While much of the information shared by Un Monumental comes from publicly available resources often published on government websites, Tylor says this ‘official’ historical record – often left deliberately opaque by settlers – offers only a fraction of the full story.
“Half of what happened probably wasn’t recorded anyway; what we’re grabbing hold of in this [project] is a very censored version of history – not by us, but people just didn’t record it,” he explains, referencing an inevitably large volume of frontier violence that surfaces only in euphemism or inadvertent disclosures.
“A lot of those histories just weren’t recorded, so you’d never be able to find that content these days unless you get it from oral histories,” he says. “Which you can get; my non-Indigenous family have had oral histories passed down which line up with Indigenous narratives that were recorded, communities that have the exact same stories as well. You can piece it together that way, but you have to find people who will share it – you can’t just take it off a shelf.”
And, while South Australia is gradually becoming more aware that beneath the long-held veneer ‘free settlement’ lies its own troubling, and unresolved history of violence and dispossession, the often-fierce debates that have divided towns like Elliston suggest many may not be ready to confront the frontier bloodshed linked to well-known names like Hawker, Frome and O’Halloran.
“All of these people have places named after them and did atrocious things,” he says. “And we’ll write about that stuff as well. There are some really interesting things we want to cover, like the Port Lincoln wars – the Barngarla nearly won against the British at the height of the British Empire,” he says of sustained resistance in the early 1840s that saw the colonial government send military reinforcements. “They nearly abandoned Port Lincoln, and that’s pretty amazing for South Australia’s history alone.”
Shedding greater light on frontier conflict is an important part of Un Monumental, but so is recognising that the last two centuries are a small, particularly turbulent footnote in the millennia of human history on this continent. As the destruction of Juukan Gorge and Djab Wurrung birthing trees demonstrates, this is often given less weight than more recent forms of heritage.

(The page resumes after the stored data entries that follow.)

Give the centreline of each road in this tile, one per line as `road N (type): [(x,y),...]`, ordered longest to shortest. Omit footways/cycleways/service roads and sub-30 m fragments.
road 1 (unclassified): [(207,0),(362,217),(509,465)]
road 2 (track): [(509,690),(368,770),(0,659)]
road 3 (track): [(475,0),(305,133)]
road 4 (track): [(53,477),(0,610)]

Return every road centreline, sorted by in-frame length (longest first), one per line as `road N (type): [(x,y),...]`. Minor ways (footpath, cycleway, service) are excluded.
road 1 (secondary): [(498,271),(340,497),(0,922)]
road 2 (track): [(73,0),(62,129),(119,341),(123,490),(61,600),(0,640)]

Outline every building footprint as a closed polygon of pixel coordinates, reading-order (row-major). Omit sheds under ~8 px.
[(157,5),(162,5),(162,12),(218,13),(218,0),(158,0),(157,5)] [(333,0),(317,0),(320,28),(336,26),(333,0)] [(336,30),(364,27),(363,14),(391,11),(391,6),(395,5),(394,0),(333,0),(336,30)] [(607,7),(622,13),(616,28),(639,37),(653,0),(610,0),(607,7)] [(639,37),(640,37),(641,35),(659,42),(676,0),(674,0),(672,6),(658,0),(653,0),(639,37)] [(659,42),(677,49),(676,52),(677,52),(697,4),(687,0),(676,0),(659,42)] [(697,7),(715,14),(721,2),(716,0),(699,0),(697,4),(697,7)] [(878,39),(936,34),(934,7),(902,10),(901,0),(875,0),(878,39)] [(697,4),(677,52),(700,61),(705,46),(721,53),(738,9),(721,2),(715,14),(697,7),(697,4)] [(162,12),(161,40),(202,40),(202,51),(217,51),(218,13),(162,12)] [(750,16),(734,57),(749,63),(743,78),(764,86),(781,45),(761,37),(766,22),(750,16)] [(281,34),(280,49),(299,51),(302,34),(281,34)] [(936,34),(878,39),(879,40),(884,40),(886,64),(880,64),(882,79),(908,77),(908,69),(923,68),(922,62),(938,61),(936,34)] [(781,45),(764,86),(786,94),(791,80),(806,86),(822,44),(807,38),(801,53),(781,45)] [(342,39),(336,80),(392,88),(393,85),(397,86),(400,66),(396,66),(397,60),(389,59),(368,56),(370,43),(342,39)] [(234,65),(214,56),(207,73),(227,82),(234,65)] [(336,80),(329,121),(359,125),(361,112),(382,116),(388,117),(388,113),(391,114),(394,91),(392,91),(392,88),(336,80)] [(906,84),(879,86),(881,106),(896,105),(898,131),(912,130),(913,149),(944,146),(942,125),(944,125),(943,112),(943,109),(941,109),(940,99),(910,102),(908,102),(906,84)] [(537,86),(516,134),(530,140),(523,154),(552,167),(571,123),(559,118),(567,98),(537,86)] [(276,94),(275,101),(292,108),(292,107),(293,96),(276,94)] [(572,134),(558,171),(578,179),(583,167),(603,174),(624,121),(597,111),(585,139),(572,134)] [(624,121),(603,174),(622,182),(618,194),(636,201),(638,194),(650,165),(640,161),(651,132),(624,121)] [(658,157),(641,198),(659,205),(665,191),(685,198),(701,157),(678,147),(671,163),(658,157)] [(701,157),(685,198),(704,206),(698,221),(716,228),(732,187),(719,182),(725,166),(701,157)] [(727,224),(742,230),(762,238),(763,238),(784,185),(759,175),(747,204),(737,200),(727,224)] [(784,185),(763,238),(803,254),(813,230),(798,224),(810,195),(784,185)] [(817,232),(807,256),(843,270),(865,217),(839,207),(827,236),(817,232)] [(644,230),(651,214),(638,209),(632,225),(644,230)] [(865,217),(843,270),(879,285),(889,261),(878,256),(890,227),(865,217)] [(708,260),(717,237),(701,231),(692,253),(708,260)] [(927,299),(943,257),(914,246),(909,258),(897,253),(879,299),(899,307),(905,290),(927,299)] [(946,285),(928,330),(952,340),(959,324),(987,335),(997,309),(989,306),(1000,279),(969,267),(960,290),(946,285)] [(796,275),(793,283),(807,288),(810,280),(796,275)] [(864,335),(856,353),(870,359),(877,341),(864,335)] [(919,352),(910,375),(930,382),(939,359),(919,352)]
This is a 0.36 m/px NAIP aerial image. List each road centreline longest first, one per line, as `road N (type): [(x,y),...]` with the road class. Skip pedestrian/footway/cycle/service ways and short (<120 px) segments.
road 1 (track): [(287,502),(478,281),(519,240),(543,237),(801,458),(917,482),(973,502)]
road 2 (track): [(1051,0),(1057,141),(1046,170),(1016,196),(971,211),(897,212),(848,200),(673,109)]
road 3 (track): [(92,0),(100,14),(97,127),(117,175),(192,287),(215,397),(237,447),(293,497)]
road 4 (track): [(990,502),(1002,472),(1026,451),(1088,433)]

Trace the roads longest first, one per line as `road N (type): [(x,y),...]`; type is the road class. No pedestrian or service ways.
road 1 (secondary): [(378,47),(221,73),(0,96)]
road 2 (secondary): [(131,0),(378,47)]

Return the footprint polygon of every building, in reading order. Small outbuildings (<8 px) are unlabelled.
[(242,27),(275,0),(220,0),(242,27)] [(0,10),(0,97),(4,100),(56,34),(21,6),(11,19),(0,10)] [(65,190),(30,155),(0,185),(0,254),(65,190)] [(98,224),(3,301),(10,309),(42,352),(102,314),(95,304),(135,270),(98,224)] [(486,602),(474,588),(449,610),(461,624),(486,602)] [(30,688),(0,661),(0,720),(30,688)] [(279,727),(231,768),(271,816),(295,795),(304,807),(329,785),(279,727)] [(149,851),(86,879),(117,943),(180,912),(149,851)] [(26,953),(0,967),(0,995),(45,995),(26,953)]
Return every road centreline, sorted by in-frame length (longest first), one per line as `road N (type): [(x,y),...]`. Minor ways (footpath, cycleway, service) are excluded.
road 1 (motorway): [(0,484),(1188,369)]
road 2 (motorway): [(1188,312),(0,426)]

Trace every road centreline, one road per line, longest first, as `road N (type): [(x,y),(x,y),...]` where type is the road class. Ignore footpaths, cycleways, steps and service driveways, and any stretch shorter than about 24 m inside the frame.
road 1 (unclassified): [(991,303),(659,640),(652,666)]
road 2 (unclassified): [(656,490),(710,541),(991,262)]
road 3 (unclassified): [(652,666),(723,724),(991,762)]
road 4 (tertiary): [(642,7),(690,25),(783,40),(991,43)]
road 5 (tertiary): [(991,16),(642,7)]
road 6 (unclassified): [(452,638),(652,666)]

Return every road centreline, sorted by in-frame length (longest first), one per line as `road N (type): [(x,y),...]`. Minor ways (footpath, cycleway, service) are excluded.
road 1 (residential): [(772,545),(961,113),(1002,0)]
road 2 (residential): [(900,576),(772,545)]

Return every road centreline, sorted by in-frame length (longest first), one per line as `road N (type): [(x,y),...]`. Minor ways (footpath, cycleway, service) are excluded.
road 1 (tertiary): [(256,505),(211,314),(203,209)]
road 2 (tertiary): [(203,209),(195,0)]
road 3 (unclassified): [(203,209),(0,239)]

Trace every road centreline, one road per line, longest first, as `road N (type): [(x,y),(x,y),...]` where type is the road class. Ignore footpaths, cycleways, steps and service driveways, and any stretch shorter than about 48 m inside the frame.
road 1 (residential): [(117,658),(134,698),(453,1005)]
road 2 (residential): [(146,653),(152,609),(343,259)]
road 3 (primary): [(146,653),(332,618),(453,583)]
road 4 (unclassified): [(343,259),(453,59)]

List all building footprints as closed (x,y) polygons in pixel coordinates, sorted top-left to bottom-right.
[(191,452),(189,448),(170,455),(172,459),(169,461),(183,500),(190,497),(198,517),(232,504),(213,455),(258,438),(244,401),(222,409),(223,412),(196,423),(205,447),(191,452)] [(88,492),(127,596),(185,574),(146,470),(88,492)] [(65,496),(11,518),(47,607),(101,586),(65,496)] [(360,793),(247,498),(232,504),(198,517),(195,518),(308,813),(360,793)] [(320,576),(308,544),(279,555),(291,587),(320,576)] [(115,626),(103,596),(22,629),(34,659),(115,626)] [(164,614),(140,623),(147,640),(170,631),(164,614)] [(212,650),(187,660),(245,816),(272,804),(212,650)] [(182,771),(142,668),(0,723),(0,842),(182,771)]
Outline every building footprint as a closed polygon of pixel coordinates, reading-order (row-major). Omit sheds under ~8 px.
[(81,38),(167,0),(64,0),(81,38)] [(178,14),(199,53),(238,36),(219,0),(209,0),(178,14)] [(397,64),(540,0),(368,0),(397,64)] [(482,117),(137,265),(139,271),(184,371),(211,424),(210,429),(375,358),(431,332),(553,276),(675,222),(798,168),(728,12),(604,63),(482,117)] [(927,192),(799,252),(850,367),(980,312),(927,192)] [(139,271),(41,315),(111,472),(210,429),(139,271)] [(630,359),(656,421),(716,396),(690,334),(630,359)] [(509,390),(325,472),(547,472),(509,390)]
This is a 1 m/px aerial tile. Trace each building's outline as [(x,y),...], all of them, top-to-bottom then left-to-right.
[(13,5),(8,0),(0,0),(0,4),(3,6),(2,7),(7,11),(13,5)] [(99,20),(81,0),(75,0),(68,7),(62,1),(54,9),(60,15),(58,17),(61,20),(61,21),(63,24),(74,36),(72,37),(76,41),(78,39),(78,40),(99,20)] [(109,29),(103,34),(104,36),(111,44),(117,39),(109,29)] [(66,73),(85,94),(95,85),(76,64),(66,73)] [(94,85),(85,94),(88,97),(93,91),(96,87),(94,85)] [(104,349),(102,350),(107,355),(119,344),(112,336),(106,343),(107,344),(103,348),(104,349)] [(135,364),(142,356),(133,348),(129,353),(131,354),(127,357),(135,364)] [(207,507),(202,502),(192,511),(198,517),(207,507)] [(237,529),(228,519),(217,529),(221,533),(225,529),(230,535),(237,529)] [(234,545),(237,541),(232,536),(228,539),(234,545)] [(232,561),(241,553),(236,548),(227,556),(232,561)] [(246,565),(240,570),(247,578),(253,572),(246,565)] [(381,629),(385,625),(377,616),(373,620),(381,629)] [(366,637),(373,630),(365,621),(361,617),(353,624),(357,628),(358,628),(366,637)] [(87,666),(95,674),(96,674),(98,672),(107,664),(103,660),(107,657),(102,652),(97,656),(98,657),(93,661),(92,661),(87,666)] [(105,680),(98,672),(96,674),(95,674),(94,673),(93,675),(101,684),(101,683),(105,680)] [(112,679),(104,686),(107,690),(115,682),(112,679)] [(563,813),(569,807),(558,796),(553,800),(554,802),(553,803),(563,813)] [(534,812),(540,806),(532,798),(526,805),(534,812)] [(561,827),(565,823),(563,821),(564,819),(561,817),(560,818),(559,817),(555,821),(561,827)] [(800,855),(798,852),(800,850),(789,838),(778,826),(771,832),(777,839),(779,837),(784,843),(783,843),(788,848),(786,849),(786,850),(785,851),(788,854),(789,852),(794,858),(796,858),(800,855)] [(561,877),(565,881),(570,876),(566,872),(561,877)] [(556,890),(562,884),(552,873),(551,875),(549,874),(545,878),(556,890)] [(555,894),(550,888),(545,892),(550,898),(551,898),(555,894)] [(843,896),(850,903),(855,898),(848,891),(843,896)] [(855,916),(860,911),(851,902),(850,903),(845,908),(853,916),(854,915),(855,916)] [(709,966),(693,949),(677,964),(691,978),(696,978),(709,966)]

“We’re looking at this idea of colonialism because it’s topical at the moment, but we will flip it and go back to pre-colonial history, things that are tens of thousands of years old. Like the first mine in the world in far west New South Wales, or the oldest stone structure in the world in Arnhem Land.
“We want to make people aware that that history exists as well, but we’re going to do a lot of consultation with traditional owners first – we want that consultation to be really considerate and not rushed.”
In using art to fill out gaps in the more widely-held colonial narratives, the project echoes the spirit of Wiradjuri and Kamilaroi artist Jonathan Jones’ Tarnanthi 2019 exhibition Bunha-bunhanga, which reinterpreted colonial landscape paintings and Aboriginal objects to illustrate the research of Bruce Pascoe, Bill Gammage and Zena Cumpston.
“It’s interesting because the vast amount of Bruce Pascoe’s Dark Emu, and Bill Gammage’s The Biggest Estate On Earth looks across the nation, but is quite focussed on the east coast. But we have the same content in Adelaide; there’s records of the exact same things [Gammage and Pascoe] are talking about happening in Norwood. The information is there, but I think it’s harder in Australia to piece the pieces together because the narrative has been so interrupted.
“So it’s about getting all the important resources and putting them in one place – so people can work their way back out.”
* This content was originally posted on The Adelaide Review with the permission to republish.